To circumvent the constraint on methods posed by the high dependence of predictive values on target prevalence, Pant Pai and colleagues stratified the included studies into two broad prevalence groups (²1% and >1%).1 Initially one might be tempted to attribute the lower PPV of Oraquick for oral specimens in low-prevalence settings to its slightly lower sensitivity. However, from the mathematical relation between the diagnostic indices, specificity, rather than sensitivity, is the key determinant of false-positive rates.6 Although Oraquick might seem highly specific for both oral and blood specimens (99·74% and 99·91%, respectively), the subtle difference between the false-positive rates among truly negative specimens of 0·26% (100% minus 99.74%) and 0·09% (100% minus 99.91%) proves substantial when the prevalence of the target disorder is less than 1%.

Likelihood ratios have been advocated for refining clinical diagnosis;7, 8 they can be derived directly from sensitivity and specificity, and the post-test odds of a target disorder can be obtained by multiplying the likelihood ratios with the pre-test odds. However, presenting diagnostic test accuracy with likelihood ratios rather than sensitivity and specificity did not affect some physicians' estimates of illness probability in a randomised controlled trial.9 Pant Pai and colleagues assert that the positive likelihood ratio of Oraquick was lower for oral specimens (383) than blood specimens (1105) but the negative likelihood ratios were similar (0·019 vs 0·003).1 However, closer examination of these ratios shows a less than three-times difference in the positive likelihood ratios but more than six-times difference in the negative likelihood ratios. Because negative likelihood ratios can be mathematically derived from (1-sensitivity)/specificity, the proportionally higher negative likelihood ratio of Oraquick for oral specimens (and thus less accurate) would be expected from its marginally lower sensitivity estimate.
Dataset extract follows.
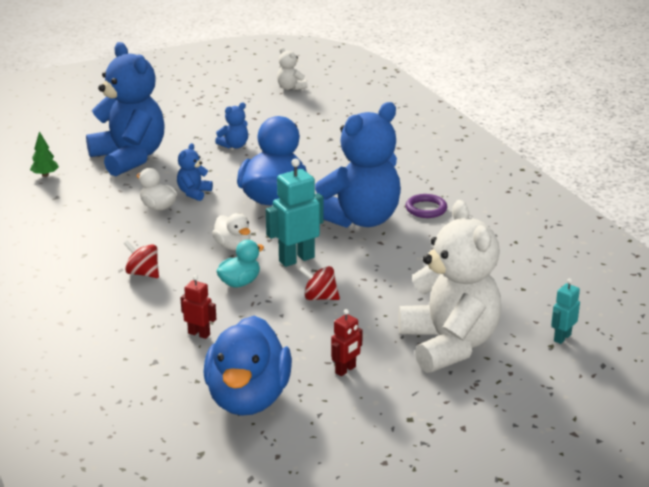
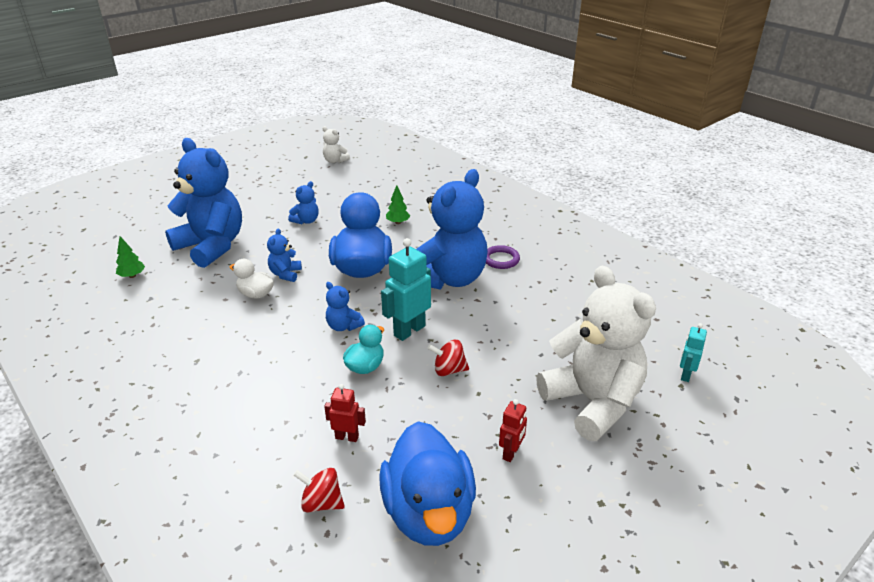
camera: 15 degrees left, 5 degrees up
(143, 273) = (264, 373): red spinning top -> red spinning top (321, 503)
(233, 246) = (343, 326): white duck -> blue teddy bear
(332, 159) = (398, 222): none -> green tree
In clinical practice, we know now that effective antiretroviral treatment reduces HIV-related morbidity and mortality,10 and through the reduction of the population viral load, such therapy can potentially contribute also to the prevention of transmission.11 A crucial link between this scientific evidence and the desirable clinical and public health outcomes is the promotion of access to an accurate point-of-care rapid HIV test (figure).12 Oral fluid-based Oraquick offers the attraction of being more convenient and non-invasive. However, although its better acceptability might promote access to HIV screening, this seems to be at the cost of a substantial false-positive rate,1, 6 even though the estimated specificity of 99·74% might have dwarfed that of most other diagnostic tests in use. This factor must be considered for test interpretation, especially when the availability of such a rapid test allows penetration of screening programme into lower-risk groups. Being dependent on host immunological responses, substantial biological variations would be expected for Oraquick both for oral and blood specimens in the presence and timing of a positive result. Repeat testing after the window period or use of an alternative test is indicated if clinical suspicion remains high despite an initial negative test. Similarly, confirmatory testing is generally thought necessary for a diagnosis with such major implications, even in view of a relatively low chance of false-positive results.